• [EXERCISE TEXT]
_ _ _ _ _
Testcase (cf. https://godbolt.org/g/UoU3zj): using T = float; using To [[gnu::vector_size(32)]] = T; using From [[gnu::vector_size(32)]] = unsigned; #define A2(I) (T)a[I], (T)a[1+I] #define A4(I) A2(I), A2(2+I) #define A8(I) A4(I), A4(4+I) To f(From a) { return To{A8(0)}; } This compiles to: vpand .LC0(%rip), %ymm0, %ymm1 vpsrld $16, %ymm0, %ymm0 vcvtdq2ps %ymm0, %ymm0 vcvtdq2ps %ymm1, %ymm1 vmulps .LC1(%rip), %ymm0, %ymm0 vaddps %ymm0, %ymm1, %ymm0 ret The last vmulps and vaddps can be contracted to vfmadd132ps .LC1(%rip), %ymm1, %ymm0. The same is true for vector_size(16).
Confirmed.
ix86_expand_convert_uns_sisf_sse and ix86_expand_vector_convert_uns_vsivsf should check if FMA exists and expand directly to them instead of doing MULT PLUS seperately.
The master branch has been updated by H.J. Lu <hjl@gcc.gnu.org>: https://gcc.gnu.org/g:ad9fcb961c0705f56907a728c3748c011a0a8048 commit r12-3382-gad9fcb961c0705f56907a728c3748c011a0a8048 Author: H.J. Lu <hjl.tools@gmail.com> Date: Sat Sep 4 07:48:43 2021 -0700 x86: Enable FMA in unsigned SI to SF expanders Enable FMA in scalar/vector unsigned SI to SF expanders. Don't check TARGET_AVX512F which has vcvtusi2ss and vcvtudq2ps instructions. gcc/ PR target/85819 * config/i386/i386-expand.c (ix86_expand_convert_uns_sisf_sse): Enable FMA. (ix86_expand_vector_convert_uns_vsivsf): Likewise. gcc/testsuite/ PR target/85819 * gcc.target/i386/pr85819-1a.c: New test. * gcc.target/i386/pr85819-1b.c: Likewise. * gcc.target/i386/pr85819-2a.c: Likewise. * gcc.target/i386/pr85819-2b.c: Likewise. * gcc.target/i386/pr85819-2c.c: Likewise. * gcc.target/i386/pr85819-3.c: Likewise.
Fixed for GCC 12.
_ _ _ _ _
• [DATA SUPPLIED]
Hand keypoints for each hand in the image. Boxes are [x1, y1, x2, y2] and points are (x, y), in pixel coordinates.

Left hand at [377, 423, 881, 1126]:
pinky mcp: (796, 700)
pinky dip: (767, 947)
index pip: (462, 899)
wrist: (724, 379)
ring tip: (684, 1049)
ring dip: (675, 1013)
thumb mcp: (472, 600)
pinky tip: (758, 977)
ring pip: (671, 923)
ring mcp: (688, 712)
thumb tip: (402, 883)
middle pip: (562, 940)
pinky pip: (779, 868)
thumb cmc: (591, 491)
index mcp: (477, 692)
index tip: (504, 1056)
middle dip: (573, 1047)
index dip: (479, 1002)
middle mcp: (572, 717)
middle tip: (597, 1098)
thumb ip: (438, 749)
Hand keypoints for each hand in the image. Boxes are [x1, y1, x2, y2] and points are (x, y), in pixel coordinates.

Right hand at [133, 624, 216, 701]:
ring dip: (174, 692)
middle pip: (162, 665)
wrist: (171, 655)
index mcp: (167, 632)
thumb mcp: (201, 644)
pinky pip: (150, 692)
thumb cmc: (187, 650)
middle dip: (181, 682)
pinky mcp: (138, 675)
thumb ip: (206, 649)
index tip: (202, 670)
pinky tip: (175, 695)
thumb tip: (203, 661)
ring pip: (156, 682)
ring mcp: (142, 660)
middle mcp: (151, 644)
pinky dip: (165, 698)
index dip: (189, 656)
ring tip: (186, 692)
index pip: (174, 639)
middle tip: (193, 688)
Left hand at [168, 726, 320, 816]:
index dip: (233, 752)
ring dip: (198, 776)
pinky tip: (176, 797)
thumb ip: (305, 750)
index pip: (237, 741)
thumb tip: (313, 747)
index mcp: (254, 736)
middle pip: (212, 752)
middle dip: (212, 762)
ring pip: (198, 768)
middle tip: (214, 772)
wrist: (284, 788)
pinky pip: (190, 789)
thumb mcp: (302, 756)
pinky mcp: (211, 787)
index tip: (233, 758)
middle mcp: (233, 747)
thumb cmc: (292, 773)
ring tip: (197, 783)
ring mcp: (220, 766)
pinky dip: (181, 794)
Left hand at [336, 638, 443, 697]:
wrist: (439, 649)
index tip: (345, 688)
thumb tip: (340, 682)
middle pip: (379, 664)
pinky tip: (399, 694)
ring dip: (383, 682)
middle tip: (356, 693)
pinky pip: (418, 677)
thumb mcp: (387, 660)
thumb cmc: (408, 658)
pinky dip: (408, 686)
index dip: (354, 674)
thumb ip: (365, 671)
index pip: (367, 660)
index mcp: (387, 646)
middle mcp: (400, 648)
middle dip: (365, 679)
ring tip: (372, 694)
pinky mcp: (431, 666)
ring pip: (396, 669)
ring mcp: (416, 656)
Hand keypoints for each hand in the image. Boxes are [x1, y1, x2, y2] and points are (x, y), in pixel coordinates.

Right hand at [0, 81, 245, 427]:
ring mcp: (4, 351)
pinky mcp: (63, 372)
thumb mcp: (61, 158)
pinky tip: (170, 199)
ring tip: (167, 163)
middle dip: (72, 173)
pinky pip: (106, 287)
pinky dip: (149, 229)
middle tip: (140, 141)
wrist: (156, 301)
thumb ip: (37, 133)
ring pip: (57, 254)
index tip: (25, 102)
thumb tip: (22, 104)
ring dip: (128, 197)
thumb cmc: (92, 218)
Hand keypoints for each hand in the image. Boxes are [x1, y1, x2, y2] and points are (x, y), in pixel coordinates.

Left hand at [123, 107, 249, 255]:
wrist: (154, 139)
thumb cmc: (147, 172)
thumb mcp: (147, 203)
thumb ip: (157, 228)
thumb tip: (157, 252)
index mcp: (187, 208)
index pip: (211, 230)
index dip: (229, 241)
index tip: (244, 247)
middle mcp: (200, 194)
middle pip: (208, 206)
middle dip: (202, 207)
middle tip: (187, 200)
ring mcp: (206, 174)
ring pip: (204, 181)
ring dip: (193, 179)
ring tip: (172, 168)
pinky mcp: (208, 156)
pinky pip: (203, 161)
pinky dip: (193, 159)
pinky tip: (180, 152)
_ _ _ _ _
• [TASK TO CARRY OUT]
Decide whether each statement agrees with the bug thread. Answer yes or no for each, and quote the deciding words.
(a) H.J. Lu updated the master branch.
(b) The change adds a check for TARGET_AVX512F.
(c) The missed contraction also occurs with vector_size(16).
Rely only on the bug thread for this work.

• [SOLUTION FOR THIS TASK]
(a) Yes: "The master branch has been updated by H.J. Lu"
(b) No: "Don't check TARGET_AVX512F which has vcvtusi2ss and vcvtudq2ps instructions."
(c) Yes: "The same is true for vector_size(16)."